━━ Records for the exercise ━━
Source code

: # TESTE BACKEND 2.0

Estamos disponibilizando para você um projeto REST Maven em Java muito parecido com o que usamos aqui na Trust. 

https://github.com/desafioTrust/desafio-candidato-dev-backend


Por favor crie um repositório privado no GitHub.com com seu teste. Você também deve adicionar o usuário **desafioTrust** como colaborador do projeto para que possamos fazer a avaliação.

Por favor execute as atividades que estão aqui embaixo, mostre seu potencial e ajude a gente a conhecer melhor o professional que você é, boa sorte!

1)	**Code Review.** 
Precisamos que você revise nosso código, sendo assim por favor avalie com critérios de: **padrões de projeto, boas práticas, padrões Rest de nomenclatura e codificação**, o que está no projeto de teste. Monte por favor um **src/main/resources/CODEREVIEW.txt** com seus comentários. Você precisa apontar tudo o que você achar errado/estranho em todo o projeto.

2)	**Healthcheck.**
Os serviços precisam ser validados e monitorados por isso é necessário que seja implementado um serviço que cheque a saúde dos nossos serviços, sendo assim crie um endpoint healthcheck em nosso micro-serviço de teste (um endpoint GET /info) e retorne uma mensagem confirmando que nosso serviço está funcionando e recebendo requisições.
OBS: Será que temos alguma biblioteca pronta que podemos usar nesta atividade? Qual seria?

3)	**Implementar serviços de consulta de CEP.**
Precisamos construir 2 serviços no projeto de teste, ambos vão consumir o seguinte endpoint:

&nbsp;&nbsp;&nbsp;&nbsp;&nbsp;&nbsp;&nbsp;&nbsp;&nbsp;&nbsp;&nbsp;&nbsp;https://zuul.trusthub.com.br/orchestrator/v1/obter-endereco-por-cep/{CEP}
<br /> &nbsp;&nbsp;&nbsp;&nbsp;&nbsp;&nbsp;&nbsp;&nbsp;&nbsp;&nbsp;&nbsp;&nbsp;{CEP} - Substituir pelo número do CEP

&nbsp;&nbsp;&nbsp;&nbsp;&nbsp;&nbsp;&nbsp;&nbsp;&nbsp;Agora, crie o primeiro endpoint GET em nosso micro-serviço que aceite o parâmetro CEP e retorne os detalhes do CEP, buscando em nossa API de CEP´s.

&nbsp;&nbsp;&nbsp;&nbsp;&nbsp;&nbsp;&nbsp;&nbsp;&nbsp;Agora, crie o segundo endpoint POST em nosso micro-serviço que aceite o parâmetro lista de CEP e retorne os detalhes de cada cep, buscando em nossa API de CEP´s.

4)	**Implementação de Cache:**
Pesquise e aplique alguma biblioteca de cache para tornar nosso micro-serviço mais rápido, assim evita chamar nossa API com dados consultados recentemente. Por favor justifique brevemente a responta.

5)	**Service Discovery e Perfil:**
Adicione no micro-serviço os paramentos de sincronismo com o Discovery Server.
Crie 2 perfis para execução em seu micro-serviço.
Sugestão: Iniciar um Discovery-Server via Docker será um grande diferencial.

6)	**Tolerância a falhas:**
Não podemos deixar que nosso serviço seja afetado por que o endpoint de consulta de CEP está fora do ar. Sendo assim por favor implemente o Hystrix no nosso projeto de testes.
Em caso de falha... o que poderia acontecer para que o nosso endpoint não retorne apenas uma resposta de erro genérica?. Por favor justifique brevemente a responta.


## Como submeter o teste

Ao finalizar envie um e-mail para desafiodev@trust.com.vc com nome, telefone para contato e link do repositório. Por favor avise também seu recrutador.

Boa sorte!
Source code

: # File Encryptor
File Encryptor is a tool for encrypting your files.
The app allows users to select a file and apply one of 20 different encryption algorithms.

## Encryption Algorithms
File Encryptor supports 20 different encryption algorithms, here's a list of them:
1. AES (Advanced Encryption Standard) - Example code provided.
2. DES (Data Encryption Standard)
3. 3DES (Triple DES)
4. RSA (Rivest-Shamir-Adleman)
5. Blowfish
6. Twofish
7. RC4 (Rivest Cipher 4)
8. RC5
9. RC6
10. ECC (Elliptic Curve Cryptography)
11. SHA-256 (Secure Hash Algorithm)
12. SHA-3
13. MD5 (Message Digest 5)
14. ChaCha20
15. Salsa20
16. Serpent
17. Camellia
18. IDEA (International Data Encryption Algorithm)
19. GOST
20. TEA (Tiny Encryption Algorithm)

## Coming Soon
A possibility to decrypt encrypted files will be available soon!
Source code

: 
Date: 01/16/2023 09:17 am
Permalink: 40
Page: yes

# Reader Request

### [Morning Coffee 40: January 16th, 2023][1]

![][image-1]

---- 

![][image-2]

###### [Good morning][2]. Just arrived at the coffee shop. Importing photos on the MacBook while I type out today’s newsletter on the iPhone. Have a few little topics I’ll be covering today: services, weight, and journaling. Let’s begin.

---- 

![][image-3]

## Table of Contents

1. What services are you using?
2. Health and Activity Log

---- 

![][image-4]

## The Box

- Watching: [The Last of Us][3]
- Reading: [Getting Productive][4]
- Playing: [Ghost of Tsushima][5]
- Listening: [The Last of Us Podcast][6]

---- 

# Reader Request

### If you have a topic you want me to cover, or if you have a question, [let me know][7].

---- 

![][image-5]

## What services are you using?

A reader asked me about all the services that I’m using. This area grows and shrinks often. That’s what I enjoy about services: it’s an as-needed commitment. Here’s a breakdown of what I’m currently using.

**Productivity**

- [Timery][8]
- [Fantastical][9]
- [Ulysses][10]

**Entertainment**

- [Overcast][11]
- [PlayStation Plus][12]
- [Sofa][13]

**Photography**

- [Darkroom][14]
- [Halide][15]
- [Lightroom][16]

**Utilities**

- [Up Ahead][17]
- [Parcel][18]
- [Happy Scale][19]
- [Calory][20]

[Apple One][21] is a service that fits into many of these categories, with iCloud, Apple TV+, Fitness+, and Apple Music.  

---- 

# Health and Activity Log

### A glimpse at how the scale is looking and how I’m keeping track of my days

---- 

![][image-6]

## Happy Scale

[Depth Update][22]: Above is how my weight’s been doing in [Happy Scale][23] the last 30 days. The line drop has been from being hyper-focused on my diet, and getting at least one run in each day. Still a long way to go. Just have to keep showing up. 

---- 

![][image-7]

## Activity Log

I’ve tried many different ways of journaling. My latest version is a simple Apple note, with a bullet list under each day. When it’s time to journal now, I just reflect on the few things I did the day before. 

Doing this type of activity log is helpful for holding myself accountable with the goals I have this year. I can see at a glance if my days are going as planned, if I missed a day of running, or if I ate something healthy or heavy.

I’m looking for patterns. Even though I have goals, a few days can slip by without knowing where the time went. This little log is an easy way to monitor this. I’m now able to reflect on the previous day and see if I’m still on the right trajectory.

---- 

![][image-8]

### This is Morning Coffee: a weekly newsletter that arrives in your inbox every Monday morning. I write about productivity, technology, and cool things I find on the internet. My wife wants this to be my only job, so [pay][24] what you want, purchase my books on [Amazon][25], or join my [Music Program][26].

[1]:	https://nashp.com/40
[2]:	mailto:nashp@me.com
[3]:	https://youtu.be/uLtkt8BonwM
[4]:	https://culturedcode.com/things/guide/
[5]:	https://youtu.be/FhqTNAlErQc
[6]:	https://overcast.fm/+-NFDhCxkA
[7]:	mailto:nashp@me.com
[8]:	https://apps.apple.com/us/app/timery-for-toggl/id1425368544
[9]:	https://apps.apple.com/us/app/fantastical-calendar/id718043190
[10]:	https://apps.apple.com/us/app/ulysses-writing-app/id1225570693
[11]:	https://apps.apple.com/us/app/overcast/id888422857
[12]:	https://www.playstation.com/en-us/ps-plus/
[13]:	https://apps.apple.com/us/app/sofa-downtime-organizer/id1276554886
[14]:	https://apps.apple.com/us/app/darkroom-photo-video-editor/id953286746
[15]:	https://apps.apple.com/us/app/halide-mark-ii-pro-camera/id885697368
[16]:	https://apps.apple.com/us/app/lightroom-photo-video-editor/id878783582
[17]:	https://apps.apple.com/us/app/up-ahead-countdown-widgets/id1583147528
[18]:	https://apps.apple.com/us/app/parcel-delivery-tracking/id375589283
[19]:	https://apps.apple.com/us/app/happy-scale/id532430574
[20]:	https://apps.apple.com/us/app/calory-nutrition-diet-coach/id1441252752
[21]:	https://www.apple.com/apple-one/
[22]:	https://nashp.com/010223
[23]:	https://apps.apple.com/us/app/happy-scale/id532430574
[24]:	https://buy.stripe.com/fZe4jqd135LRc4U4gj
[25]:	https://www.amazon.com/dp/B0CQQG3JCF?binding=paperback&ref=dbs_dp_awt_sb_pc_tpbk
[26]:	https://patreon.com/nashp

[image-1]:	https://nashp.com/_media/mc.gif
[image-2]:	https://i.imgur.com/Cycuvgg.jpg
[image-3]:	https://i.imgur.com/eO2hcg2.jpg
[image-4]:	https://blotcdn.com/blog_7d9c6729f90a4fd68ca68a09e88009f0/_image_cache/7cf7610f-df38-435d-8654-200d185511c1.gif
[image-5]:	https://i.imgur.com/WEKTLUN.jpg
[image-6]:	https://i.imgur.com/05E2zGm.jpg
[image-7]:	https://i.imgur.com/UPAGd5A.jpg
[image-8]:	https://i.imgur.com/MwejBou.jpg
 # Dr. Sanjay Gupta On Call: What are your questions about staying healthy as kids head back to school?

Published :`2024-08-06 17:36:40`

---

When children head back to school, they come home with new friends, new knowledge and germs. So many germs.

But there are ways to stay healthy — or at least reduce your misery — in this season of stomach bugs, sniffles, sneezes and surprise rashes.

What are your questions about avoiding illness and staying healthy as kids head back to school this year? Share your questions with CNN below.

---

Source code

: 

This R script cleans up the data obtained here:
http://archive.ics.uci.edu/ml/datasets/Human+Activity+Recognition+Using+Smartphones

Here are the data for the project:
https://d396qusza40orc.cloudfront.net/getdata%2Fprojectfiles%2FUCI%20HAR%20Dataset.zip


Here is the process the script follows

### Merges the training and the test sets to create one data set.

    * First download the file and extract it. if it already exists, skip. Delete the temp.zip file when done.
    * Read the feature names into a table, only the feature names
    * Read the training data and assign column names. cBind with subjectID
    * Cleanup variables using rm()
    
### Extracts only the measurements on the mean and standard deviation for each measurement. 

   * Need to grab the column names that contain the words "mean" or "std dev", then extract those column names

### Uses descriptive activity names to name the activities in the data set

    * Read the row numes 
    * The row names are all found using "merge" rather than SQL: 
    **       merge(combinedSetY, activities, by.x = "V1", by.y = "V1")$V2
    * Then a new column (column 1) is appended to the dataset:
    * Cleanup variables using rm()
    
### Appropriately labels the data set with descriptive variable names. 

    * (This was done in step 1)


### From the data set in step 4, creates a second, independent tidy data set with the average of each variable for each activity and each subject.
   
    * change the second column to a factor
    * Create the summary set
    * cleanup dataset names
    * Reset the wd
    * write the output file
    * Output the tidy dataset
━━━
- Activity -
Write out again, unchanged, the lines of the records starting with the line that contains "[Depth Update][22]: Above" and going on through the line that contains "Doing this type", including both of those lines.

- Answer below -
[Depth Update][22]: Above is how my weight’s been doing in [Happy Scale][23] the last 30 days. The line drop has been from being hyper-focused on my diet, and getting at least one run in each day. Still a long way to go. Just have to keep showing up. 

---- 

![][image-7]

## Activity Log

I’ve tried many different ways of journaling. My latest version is a simple Apple note, with a bullet list under each day. When it’s time to journal now, I just reflect on the few things I did the day before. 

Doing this type of activity log is helpful for holding myself accountable with the goals I have this year. I can see at a glance if my days are going as planned, if I missed a day of running, or if I ate something healthy or heavy.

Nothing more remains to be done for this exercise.